The key file for network visualization is located at: /path/to/results/cytoscape/cytoscapeGenome.xgmml

Other potentially helpful output include: Heatmaps.pdf Metrics to help you decide on the Inflation (I) and Pre-inflation (pI) parameters for secondary clustering

log.txt                    A log file that includes all the run parameters

Genome_nexus.nex           A neighbor-net of the population

groups.txt.mci             The raw matrix used in secondary clustering. You can quickly try out the effects of
                           different I and pI values.

persistentResult.txt       The clustering results of each individual chromosome segment during primary clustering

results.txt                A tab-delimited file containing all the SNPs used

/cytoscape/tabNetwork.tsv  A tab-delimited file containing all chromosome paintings in the network. Useful for
                           focusing on specific locations on the genome.	

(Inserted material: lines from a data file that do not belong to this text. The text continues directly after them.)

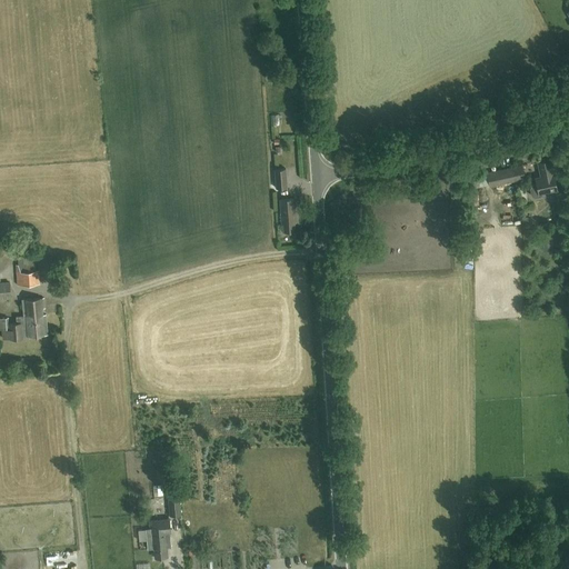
[(540,196),(539,193),(557,189),(550,159),(538,162),(541,177),(535,178),(537,185),(531,186),(530,188),(532,196),(535,197),(540,196)]
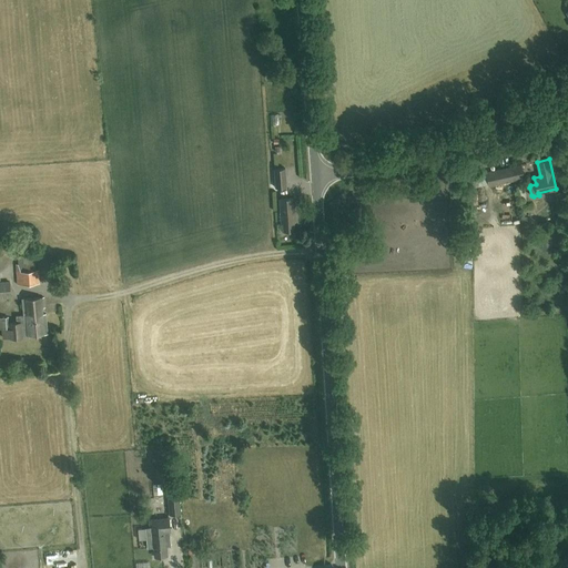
[(515,174),(523,173),(520,164),(486,172),(488,185),(516,179),(515,174)]
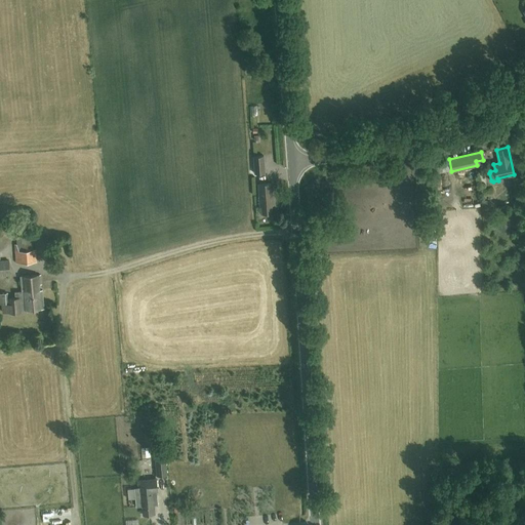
[(253,156),(254,173),(265,172),(264,156),(253,156)]
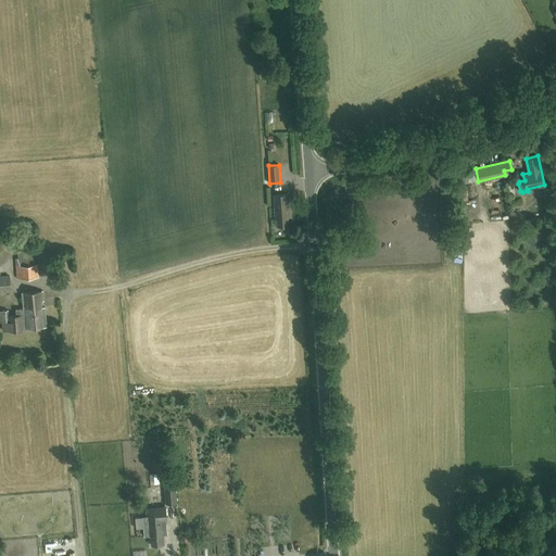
[(475,184),(475,179),(477,179),(476,169),(460,172),(462,180),(468,179),(469,185),(475,184)]
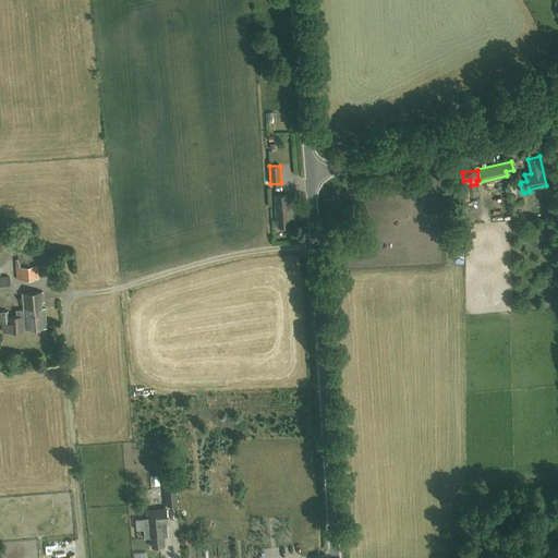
[(304,201),(303,189),(290,190),(291,202),(304,201)]
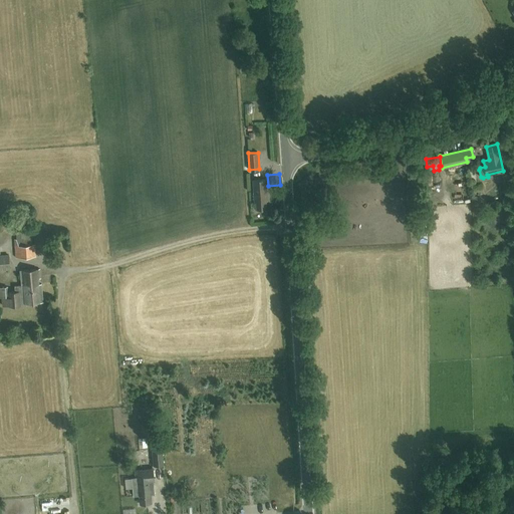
[(253,180),(254,201),(255,201),(256,209),(266,208),(266,201),(267,200),(266,179),(253,180)]
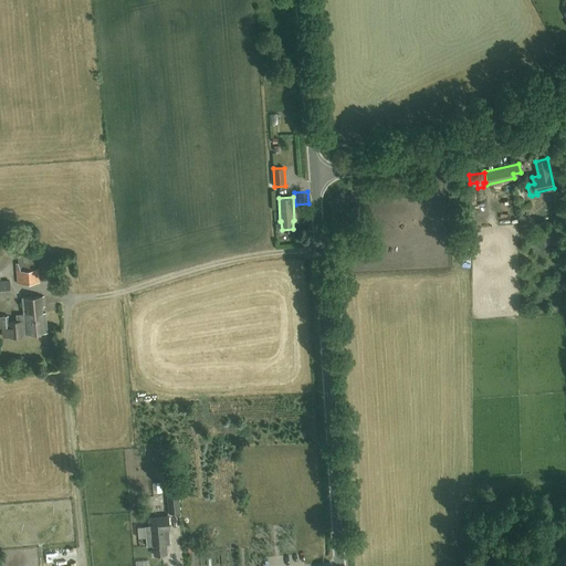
[(39,270),(17,271),(18,284),(40,283),(39,270)]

The remaining files are either intermediate files or for debug purposes.

###Visualization

Start Cytoscape
Install the enhancedGraphics plugin if not installed
Select 'Import Network from File'
Find and Select 'cytoscapeGenome.xgmml' described in the Output section
Select Layout -> Profuse Force Directed Layout or another of your choice
In the Control Panel -> Style -> Properties -> Paint -> Custom Paint 1 select Image/Chart 1
Image/Chart 1 will now be in the list of properties
Under Image/chart 1, set Column = Gradient, Mapping Type = Passthrough Mapping
The chromosome paintings will now be visible
Adjust other visual properties as needed

###Additional Diagnostics

The NodeSummary.py script, included in the PopNet directory, is able to generate stacked bar graphs (similar those seen in supplemental figure 2) to aid in the determination of parameters such as section length and gap penalty. Currently, the script has not been optimized for user experience, and requires some direct editing by the user.

The first step is to run PopNet once under each of the condition being compared (i.e. with section length = 2000, 4000, 6000.. etc), and saving the resulting xgmml as IXXPIXXSXXXX.xgmml, where the first two 'XX' are the I and PI values used multiplied by 10, and the 'XXXX' following S is the value of the variable parameter. (i.e. if section length is being varied, and the run is done with I = 4, PI = 1.5, Section length = 8000, the file should be saved as I40PI15S8000.xgmml). All the numerical values need to be integers. If the file is not in this format it would not be recognized by NodeSummary.py.

Place the generated xgmml files into a folder. This is the directory to be specified in the NodeSummary.py. Open NodeSummary.py, and go to the main function at the bottom. The parameters to be specified include the directory containing the input files, title of the graph, axis titles, the output file's name, and the bins. The bins control the size of the features represented by each stack on the stacked bar graph. If all the features are fall into the same stack (e.g. because they are too large or small), the bins can be adjusted to offer better resolution. Please note that the script only looks at recombinant features (i.e. regions where a sample has inherited genes from an ancestry other than its own).

Run the script to generate the graph. The output file will be placed in the directory of the input files.

###Examples

Two example datasets are provided, one for yeast in .SNPs format and one for toxoplasma in tabular format. Note that either format can be used for any species, the examples simply give two different species in two formats.

The two example configuration scripts can be used to analyze the example datasets.

To run the yeast example:

First, edit the Example_Config_Yeast file to change the base_directory and output_directory to the absolute path of /examples/Nucmer and /examples/Nucmer/output on your computer. The prefilled default serves to illustrate the format, and will not work.

Then: cd PopNet python scripts/FullRunner.py Example_Config_Yeast.txt Open Cytoscape Select 'Import Network from File' Find and Select /examples/Nucmer/output/cytoscape/cytoscapeGenome.xgmml Follow subsequent steps described in Visualization to visualize

A similar procedure can be used to run the Toxoplasma dataset using Example_Config_Toxo.txt and /examples/Tabular/Toxo20.txt

Pregenerated results are already placed in the coresponding /output folders for reference.